**Your task**
Below are the records; collect from them each line containing the string "lines".

(Collected data entries)
....

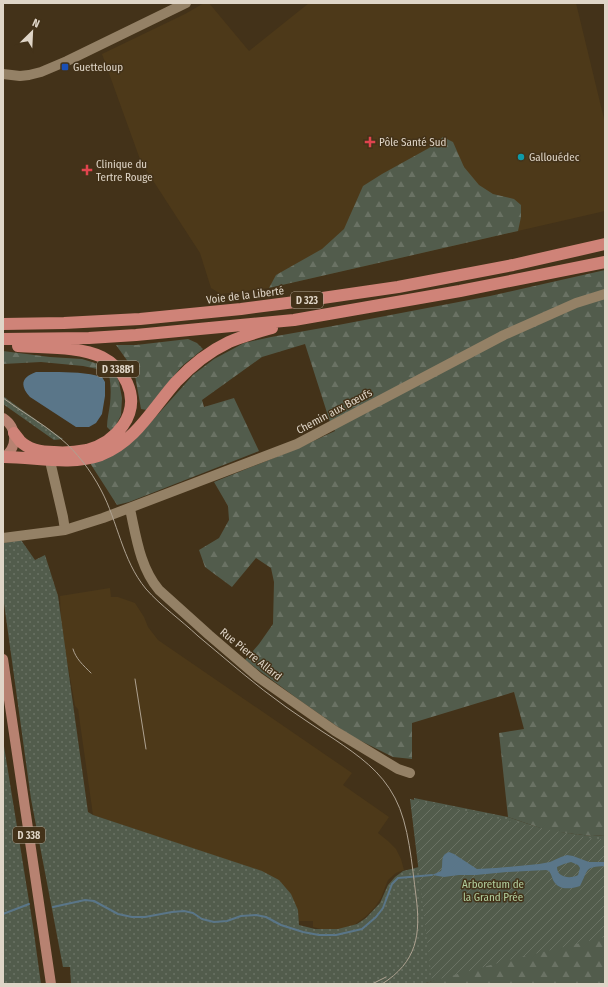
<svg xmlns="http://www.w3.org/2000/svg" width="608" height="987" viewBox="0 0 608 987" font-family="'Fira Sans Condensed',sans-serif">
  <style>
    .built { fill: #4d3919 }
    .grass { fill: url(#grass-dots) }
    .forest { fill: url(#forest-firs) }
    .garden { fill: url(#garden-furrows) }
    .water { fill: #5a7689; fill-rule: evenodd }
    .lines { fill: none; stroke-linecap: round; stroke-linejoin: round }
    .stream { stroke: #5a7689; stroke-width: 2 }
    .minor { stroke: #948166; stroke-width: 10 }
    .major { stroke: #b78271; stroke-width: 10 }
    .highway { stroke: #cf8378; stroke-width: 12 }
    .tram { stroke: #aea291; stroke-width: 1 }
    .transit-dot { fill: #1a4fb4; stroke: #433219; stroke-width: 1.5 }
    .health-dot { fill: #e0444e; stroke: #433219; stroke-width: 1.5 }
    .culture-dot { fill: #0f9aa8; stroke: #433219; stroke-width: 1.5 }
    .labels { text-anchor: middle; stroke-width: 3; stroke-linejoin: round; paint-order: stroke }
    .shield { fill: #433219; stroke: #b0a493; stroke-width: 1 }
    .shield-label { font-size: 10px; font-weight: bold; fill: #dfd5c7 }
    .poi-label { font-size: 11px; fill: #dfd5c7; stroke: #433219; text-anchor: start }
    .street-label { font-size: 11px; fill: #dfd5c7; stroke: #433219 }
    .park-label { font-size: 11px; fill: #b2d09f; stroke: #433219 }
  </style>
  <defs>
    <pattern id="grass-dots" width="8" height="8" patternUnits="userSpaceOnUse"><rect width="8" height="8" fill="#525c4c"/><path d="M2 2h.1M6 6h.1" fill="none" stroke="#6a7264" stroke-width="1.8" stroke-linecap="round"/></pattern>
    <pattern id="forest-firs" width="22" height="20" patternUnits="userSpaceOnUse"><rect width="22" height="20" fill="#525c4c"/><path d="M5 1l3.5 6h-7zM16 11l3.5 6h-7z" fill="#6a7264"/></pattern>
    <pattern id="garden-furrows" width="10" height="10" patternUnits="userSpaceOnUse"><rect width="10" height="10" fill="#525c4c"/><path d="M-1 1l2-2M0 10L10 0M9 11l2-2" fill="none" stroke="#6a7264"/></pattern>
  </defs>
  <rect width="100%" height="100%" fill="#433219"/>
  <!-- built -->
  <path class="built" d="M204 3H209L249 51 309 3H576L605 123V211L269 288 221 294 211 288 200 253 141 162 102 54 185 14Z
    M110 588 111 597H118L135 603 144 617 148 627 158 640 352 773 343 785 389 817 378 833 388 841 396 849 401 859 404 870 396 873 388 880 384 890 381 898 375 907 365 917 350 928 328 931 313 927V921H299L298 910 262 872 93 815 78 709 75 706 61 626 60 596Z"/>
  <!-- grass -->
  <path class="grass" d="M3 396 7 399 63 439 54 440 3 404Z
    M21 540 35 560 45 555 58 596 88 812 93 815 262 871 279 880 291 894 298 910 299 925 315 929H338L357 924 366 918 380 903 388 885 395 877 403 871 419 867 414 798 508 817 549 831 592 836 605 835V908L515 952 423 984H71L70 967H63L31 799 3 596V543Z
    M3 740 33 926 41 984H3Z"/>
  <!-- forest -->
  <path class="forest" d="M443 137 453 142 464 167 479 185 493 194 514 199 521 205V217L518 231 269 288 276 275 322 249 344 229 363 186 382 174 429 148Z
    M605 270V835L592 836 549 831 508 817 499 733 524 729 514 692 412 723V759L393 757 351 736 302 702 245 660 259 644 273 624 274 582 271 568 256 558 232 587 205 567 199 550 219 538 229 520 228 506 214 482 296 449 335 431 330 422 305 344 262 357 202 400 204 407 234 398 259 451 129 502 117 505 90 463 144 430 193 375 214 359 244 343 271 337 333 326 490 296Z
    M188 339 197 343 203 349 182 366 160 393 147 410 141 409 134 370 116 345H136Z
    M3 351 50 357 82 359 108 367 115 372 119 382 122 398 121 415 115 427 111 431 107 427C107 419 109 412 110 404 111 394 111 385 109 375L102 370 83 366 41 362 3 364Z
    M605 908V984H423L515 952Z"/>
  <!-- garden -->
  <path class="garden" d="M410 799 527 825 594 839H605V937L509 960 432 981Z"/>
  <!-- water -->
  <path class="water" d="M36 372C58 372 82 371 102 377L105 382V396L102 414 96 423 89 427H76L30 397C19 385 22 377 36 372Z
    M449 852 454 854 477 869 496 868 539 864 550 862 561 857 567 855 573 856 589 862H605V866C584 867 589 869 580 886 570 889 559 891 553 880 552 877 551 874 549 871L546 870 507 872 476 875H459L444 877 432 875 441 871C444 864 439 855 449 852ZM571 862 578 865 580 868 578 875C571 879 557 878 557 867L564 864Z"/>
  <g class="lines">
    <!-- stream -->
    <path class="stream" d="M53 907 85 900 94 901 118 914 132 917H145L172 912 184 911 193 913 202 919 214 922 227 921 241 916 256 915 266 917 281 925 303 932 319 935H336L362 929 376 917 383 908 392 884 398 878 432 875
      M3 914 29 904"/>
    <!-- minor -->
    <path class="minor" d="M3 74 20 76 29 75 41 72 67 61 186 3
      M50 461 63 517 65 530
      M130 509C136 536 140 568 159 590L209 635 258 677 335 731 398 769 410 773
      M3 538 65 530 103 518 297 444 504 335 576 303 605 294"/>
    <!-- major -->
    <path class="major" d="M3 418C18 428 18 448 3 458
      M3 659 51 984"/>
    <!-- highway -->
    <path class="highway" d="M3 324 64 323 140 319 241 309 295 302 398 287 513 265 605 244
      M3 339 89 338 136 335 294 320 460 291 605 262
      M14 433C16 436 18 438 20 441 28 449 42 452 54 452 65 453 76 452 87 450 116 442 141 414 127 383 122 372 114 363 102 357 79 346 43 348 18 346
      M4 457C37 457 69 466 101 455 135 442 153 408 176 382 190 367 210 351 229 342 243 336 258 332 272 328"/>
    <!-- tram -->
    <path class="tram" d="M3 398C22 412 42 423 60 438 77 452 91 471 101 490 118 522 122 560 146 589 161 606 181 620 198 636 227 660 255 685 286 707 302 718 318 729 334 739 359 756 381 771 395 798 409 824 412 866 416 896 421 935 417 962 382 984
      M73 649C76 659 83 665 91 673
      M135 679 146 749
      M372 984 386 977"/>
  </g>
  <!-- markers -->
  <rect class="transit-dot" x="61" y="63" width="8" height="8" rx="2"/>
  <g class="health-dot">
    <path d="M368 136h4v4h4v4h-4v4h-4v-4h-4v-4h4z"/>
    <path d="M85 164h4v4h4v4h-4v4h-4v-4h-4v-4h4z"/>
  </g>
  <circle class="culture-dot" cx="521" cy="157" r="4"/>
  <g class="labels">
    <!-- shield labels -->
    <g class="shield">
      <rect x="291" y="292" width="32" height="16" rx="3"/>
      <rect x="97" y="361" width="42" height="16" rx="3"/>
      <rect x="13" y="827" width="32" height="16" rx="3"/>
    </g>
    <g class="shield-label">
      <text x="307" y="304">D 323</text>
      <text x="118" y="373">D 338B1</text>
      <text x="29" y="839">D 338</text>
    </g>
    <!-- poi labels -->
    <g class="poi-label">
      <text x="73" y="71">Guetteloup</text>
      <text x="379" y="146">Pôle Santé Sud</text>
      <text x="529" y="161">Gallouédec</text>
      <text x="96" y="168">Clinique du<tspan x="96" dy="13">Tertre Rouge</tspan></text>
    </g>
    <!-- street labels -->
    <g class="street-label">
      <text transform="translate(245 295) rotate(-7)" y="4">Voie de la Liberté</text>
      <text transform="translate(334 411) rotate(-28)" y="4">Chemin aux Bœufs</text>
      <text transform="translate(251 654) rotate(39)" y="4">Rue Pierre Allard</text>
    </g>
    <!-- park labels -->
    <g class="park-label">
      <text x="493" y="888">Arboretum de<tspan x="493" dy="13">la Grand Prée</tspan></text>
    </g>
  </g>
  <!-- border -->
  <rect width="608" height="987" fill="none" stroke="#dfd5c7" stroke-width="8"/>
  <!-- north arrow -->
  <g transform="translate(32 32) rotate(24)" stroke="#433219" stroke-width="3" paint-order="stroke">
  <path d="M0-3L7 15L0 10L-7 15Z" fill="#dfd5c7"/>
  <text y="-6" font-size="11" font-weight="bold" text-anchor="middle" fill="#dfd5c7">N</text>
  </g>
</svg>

....

**Problem solution**
    .lines { fill: none; stroke-linecap: round; stroke-linejoin: round }
  <g class="lines">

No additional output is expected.